March 11, 2014

Homeless 13: How I Got Here

Horrible nausea.

It's the nausea that starts first.

It has always been one of my worst triggers, and to this day, no one knows if the nausea or the panic arrives first, which is causal and which simply an aftershock. All I know is that when this pattern begins, the only possible relief is to weep until it passes. Crying doesn't make it go away; it just ameliorates it a bit. I feel slightly better if I sit, sobbing, than I do if I sit, dry-eyed and sure that any second I will simply come crashing out of my own skin. I'm issuing forth loud, bitter sobs as I type this. God, it feels better.

Dizziness, also.

That's another major trigger.

I think the dizziness may actually have been the precursor I tried to ignore, yesterday afternoon, when this bout was in its infancy.

By today, the stark, naked terror had begun full-force. Nothing had dramatically changed in my life in the past two days. Whatever damnable alchemy ignites anxiety, depression, panic, PTSD and all its fellow demons, is simply marching triumphantly back through my body and brain. They have set up a squatter's camp in which to dwell while wreaking as much havoc as possible before finally being banished by drugs, therapy, and my own slow but sure techniques of battling my way back to daylight. For anyone who thinks that people like me "don't work" because we're unemployed, I defy you to do this for the 48-72 hours that loom ahead of me right now, and scrabble your way out, still alive and sane, on the other side. This will be by far the most hellishly difficult work I have ever done, as it is every time I have to do it.

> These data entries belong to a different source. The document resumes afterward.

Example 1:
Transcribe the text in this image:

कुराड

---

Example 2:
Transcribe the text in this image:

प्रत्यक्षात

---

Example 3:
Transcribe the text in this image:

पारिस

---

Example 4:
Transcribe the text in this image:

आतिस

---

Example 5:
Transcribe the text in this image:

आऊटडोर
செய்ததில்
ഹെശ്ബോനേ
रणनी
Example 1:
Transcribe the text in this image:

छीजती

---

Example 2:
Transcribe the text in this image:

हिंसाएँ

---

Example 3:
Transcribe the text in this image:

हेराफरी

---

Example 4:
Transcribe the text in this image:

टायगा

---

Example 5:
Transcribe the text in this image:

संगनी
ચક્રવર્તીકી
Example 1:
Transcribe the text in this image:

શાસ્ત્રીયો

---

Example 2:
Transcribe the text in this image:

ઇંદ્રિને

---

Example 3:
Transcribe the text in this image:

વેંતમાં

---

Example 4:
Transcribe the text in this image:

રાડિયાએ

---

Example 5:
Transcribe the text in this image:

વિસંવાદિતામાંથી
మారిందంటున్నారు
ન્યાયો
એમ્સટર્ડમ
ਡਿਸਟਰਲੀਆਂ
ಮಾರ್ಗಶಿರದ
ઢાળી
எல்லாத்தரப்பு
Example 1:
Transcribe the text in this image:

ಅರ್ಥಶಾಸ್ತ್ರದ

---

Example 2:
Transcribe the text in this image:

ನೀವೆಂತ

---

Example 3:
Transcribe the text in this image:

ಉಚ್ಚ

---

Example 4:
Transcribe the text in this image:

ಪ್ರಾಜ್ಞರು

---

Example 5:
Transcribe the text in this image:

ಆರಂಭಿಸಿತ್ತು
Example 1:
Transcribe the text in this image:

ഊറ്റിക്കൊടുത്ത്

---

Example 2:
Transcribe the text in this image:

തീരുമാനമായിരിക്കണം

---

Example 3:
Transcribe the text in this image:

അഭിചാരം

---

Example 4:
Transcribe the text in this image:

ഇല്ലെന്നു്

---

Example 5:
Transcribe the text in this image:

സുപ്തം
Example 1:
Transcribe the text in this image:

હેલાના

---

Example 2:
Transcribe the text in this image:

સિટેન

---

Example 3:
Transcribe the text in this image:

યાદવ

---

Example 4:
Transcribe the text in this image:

If science and medicine knew why it happens, they would certainly stop it--I am by no means the only person in this country who is laid low by these attacks on a regular basis. There are millions of us in the US alone, all at the mercy of the kind of mental wellness issues that routinely take a massive bite out of the national workforce every year. After a lifetime of fears and trauma, any brain will eventually announce that it has had enough, that it demands some rest, and those of us who merely cry and feel genuine terror without any genuine threat are among the lucky ones. Some go to a place from which no one can ever help them return.

More of the secondary symptoms come into play now--hot flashes and sweats, waves of shame and guilt, fear at the stigma attached to these issues. There are reasons that I have never before written my way through one of these attacks. But how else can I ever share with you what this truly feels like, as nearly as you can grasp it without experiencing it for yourselves? And believe me, there is no one in all of human history on whom I would wish these sensations. Last week, on this very blog, I advised myself to write through anything, through everything, as a way to defuse self-defeat, as a way back to sanity no matter the hurdle, so I have written it out, and bared it before you all. The factors of my situation feel as if they form a bewildering, impenetrable web around me, and I often wonder how I will ever break free, but fundamentally, this is the reason I am homeless. Very generous employers these days still give smoking breaks to those trapped by nicotine, but I have never met one who felt comfortable giving breaks as needed to someone who has to sit in a corner, rocking back and forth with her arms wrapped around herself, crying.

I am not crazy. Depression. Anxiety. Panic. Post-Traumatic Stress Disorder. Look them up. I am not insane. But something broke, and we live in a time when therapists still tell clients on a regular basis not to reveal any of these maladies to prospective employers, because they will be turned away, no matter how many laws supposedly protect them. Too much pain, too many years of waiting for someone to die, too many memories of a flood that saw boats drifting down Main Street, too many fears that I was doomed to hell because I wasn't good enough for "an angry God". Something broke, and until a merciful God and medical professionals and I can fix it, even finding a job is not my biggest problem.

2 comments:

  1. Wow. This is one helluva post. Hang in there.

    ReplyDelete
    Replies
    1. Thanks. I was astonished at how writing it as it happened help me recover from it.